Según Trump, el lunes por la noche, él pidió la renuncia a su consejero de seguridad nacional, John Bolton. Según Bolton, él fue quien renunció. Aunque sabemos que había muchos desacuerdos entre el presidente y su asesor, y que Bolton se encontraba ya aislado de la toma de decisiones en varios de los temas más importantes, según ciertos reportes que han estado emergiendo, el factor detonante de la renuncia fue Irán. Según otros reportes, el detonante fue Afganistán. Como sea, lo que podemos afirmar es que, sin duda, ambos temas influyeron en el desenlace. De modo que vale la pena revisarlos y, sobre todo, tratar de entender qué es lo que este episodio nos muestra acerca de Trump.
Al analizar estos casos, es indispensable considerar que, para este presidente en especial (y para una amplia base que le sigue), Estados Unidos no tiene por qué estar involucrado en conflictos “ajenos”, “lejanos”, que cuestan mucho dinero, que cuestan vidas estadounidenses y que tienden a prolongarse sin salidas palpables, siendo que no aportan ganancias tangibles o réditos claros a la superpotencia. Desde la visión de Trump, EEUU nunca debió invadir Irak y derrocar a Saddam Hussein o bombardear Libia y derrocar a Gaddafi. Para el mandatario, hace mucho que EEUU debió retirarse completamente de Siria y permitir que sean otros quienes resuelvan ese distante problema. Quizás la excepción a toda esta visión se encuentra en el combate al terrorismo, el cual Trump prometió “erradicar de la faz de la Tierra”. Solo para tal efecto, la superpotencia estaría justificada en enviar operaciones—siempre limitadas—que obtengan resultados rápidos, que consigan desmembrar o golpear fuertemente a cierta organización o a alguna de sus filiales, para luego retirarse del sitio lo más pronto posible. Sobra decir que la perspectiva que enarbola Trump choca de frente con los sectores más duros de Washington, algunos de ellos ubicados en las agencias de inteligencia, otros en las fuerzas de seguridad, otros en espacios académicos, en think-tanks , en el Senado o la Cámara de Representantes, y otros, por supuesto, en el Consejo de Seguridad Nacional y en la Casa Blanca. De todos esos actores considerados duros, probablemente Bolton es el campeón de los halcones.
Para Bolton (y a quienes su visión representa), EEUU debe ocupar espacios, hacer sentir su presencia en todos los sitios del planeta considerados estratégicos, no porque ello otorgue ganancias inmediatas a Washington, sino porque se trata de una proyección de su poder global. Se trata de no dejar vacíos que otros pueden ocupar, de contener el expansionismo de los otros superpoderes, de enviarles mensajes de fuerza y de hacer prevalecer los intereses de EEUU hacia el largo plazo. Eso implica costos monetarios, humanos y políticos, sin duda, pero en la visión de estos actores, es un precio que hay que pagar para mantener relevante a Estados Unidos como superpotencia global.

» **Material proporcionado**
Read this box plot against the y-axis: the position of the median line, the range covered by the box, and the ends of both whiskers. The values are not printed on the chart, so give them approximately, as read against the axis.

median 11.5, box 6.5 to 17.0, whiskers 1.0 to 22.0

* * *

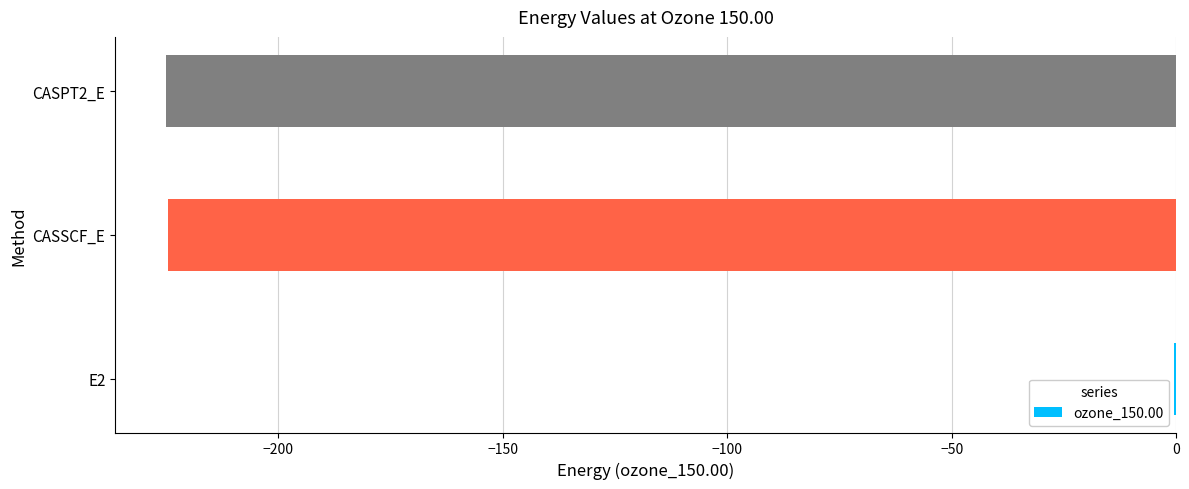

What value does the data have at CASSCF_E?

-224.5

» **Objetivo de la tarea**
Responde a estas preguntas sobre el fragmento acerca de la renuncia de Bolton:
(a) Según Trump, ¿qué hizo él el lunes por la noche con respecto a John Bolton?
(b) ¿Qué tema se presenta como la posible excepción a la visión de Trump sobre los conflictos lejanos?
(c) Para Bolton, ¿de qué se trata que EEUU haga sentir su presencia en los sitios estratégicos del planeta?
Este material procede de una fuente distinta.

» **Respuesta escrita**
(a) Le pidió la renuncia.
(b) El combate al terrorismo.
(c) De una proyección de su poder global.